Reputation: 43440
I would like to download Google Trends csv data using wget, but I'm unfamiliar with using wget. An example URL is:
Opening this with a web browser, I retrieve the expected file. To do this with wget, I tried the following command:
wget "http://www.google.com/insights/search/overviewReport?cat=71&geo=US&q=apple&date&cmpt=q&content=1&export=1" -O report.csv
which results in the following:
<html><head><title>Redirecting</title>
<meta http-equiv="refresh" content="0; url='http://www.google.com/insights/search#content=1&cat=71&geo=US&q=apple&date&cmpt=q'"></head>
<body bgcolor="#ffffff" text="#000000" link="#0000cc" vlink="#551a8b" alink="#ff0000"><script type="text/javascript" language="javascript">
location.replace("http://www.google.com/insights/search#content\x3d1\x26cat\x3d71\x26geo\x3dUS\x26q\x3dapple\x26date\x26cmpt\x3dq")
</script></body></html>
My first guess is that wget
doesn't have access to cookies with proper authentication.
Anybody?
Upvotes: 0
Views: 3327
Reputation: 368251
You are getting a redirect message.

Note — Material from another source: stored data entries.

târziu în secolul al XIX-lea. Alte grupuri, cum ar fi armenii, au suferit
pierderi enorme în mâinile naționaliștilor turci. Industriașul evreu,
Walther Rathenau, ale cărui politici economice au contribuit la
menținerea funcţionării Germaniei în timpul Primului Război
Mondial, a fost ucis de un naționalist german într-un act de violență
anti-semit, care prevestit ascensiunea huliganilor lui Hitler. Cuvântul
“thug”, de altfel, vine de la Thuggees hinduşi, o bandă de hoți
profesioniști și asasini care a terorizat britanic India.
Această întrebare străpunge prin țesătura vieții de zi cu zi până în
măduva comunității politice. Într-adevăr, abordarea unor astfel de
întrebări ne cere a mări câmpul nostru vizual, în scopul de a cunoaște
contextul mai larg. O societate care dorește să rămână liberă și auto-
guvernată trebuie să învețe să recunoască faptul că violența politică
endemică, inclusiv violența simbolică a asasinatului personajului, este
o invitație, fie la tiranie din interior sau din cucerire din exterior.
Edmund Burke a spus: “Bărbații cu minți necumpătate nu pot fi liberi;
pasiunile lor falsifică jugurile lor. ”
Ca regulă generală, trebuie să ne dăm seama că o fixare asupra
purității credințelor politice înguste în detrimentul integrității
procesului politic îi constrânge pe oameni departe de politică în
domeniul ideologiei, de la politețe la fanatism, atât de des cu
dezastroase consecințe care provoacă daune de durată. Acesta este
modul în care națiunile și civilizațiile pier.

The URL in the location.replace
bit and you get a valid index.html
from Google is you that URL in a second call to wget
.
Methinks you simply don't have the proper URL from where the csv data is downloaded. For a working example of how to 'hit' a CGI interface with a downloader, look at R's get.hist.quote()
in the tseries package.
Edit: Here is what get.hist.quote() does:
R> IBM <- get.hist.quote("IBM")
trying URL 'http://chart.yahoo.com/table.csv?s=IBM&a=0&b=02&c=1991&d=9&e=08&f=2009&g=d&q=q&y=0&z=IBM&x=.csv'
Content type 'text/csv' length unknown
opened URL
.......... .......... .......... .......... ..........
.......... .......... .......... .......... ..........
.......... .......... .......... .......... ..........
.......... .......... .......... .......... ..........
.......... .......... .......... ......
downloaded 236 Kb
R>
You could hit that same URL directly as shown in the code you could study. If you need cookies you may need to look at Duncan TL's code to hit Google Docs etc.
Upvotes: 2